Madelyn turned in her seat, looking back the way they’d come. “And the highway department found him two days later.”
“Yes. It was more a misting than a rain. The highway was wet, but there wasn’t enough rain to flush away the marks. Linda even managed to take an exposure that shows them.”
“That answers my question then. If he called and said, ‘I’m leaving now,’ she…he…whoever it was would wait a few minutes. Late evening, she’d be looking for his headlights.”
“That’s right.”
“She’d still be waiting. After a few minutes, she’d try to call him to ask where he was. No response and she’d go looking. And that’s my question. Were there enough traces of the accident left to mark the site?”
“The answer to that is ‘yes,’ Madelyn. I can imagine her driving to the top of the pass, and maybe even down into Regál. When Marsh doesn’t show up, she would retrace the route. Coming northbound, there are the tracks, the dead deer, and a short section of mangled guardrail.”

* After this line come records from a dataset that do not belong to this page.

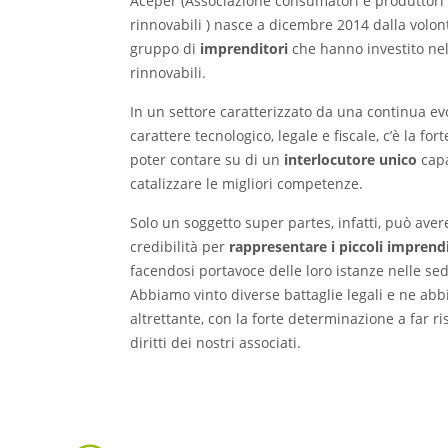
Aceper (Associazione consumatori e produttori
rinnovabili ) nasce a dicembre 2014 dalla volon
gruppo di
imprenditori
che hanno investito nel
rinnovabili.
In un settore caratterizzato da una continua ev
carattere tecnologico, legale e fiscale, c’è la for
poter contare su di un
interlocutore unico
capa
catalizzare le migliori competenze.
Solo un soggetto super partes, infatti, può avere
credibilità per
rappresentare i piccoli imprendi
facendosi portavoce delle loro istanze nelle sedi
Abbiamo vinto diverse battaglie legali e ne ab
altrettante, con la forte determinazione a far ri
diritti dei nostri associati.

She pulled the car into gear. “Let me move out of these people’s way.” She accelerated hard and pulled off near the Forest Service sign announcing the pass. An enormous camper towing a flashy SUV rumbled by, its occupants offering a friendly wave, their vehicle leaving a wake of diesel fumes.
“I wonder if she had a pang of doubt,” Madelyn said.
“About?”
“I wonder if there was a moment when she thought that the young man-Marsh was his name? When she thought that he was running with the money.”
“That’s entirely possible.”
“Otherwise, why would she have been in the area in the first place? If she trusted him to make the delivery…He had the cashier’s check, am I right?”
“Yes.”
“So then why is she dogging his tracks? Is she afraid he’s going to split on her?”
“Interesting,” Estelle said. “We’re going to make a convert out of you yet. While you’re considering all those questions, add this one to the list, Madelyn. Why didn’t she just ride along with Marsh in the first place?”
“Couriers don’t carry passengers?”
Estelle pulled the car back out on the highway. “Good point, but who’s going to think about that?” she said. “When a delivery truck pulls up at your driveway, do you check to make sure the driver is solo?”
“Huh. She could have just ridden with him.”
“And we would have found her bashed and broken on the cliff side along with Marsh,” Estelle said.
“Could she have known the crash would happen? Some sort of vehicular sabotage?”
“Vehicular sabotage,” Estelle repeated with a grin. “What a concept.”
“Has anyone thought of that?”
“I don’t think so,” the undersheriff said. “That’s the sort of thing that works really, really well in movies, Madelyn. It’s right up there in popularity with the explosive post that makes the car inexplicably flip over on cue. In this case, the most likely scenario is that the young man collected a grillful of venison, and then lost control.”
“Which prompts the most interesting question of all, at least for me,” Madelyn said. “How do you sleep at night with all these unsolved conundrums floating around in your head? How much of this do you take home?”
“I have a houseful of wonderful distractions,” Estelle replied. “And you have to remember that this is the exception, rather than the rule. As padrino says, our job is ninety-nine percent boredom, interrupted by one percent panic and mayhem. Most of the time, we’re looking for something to do.”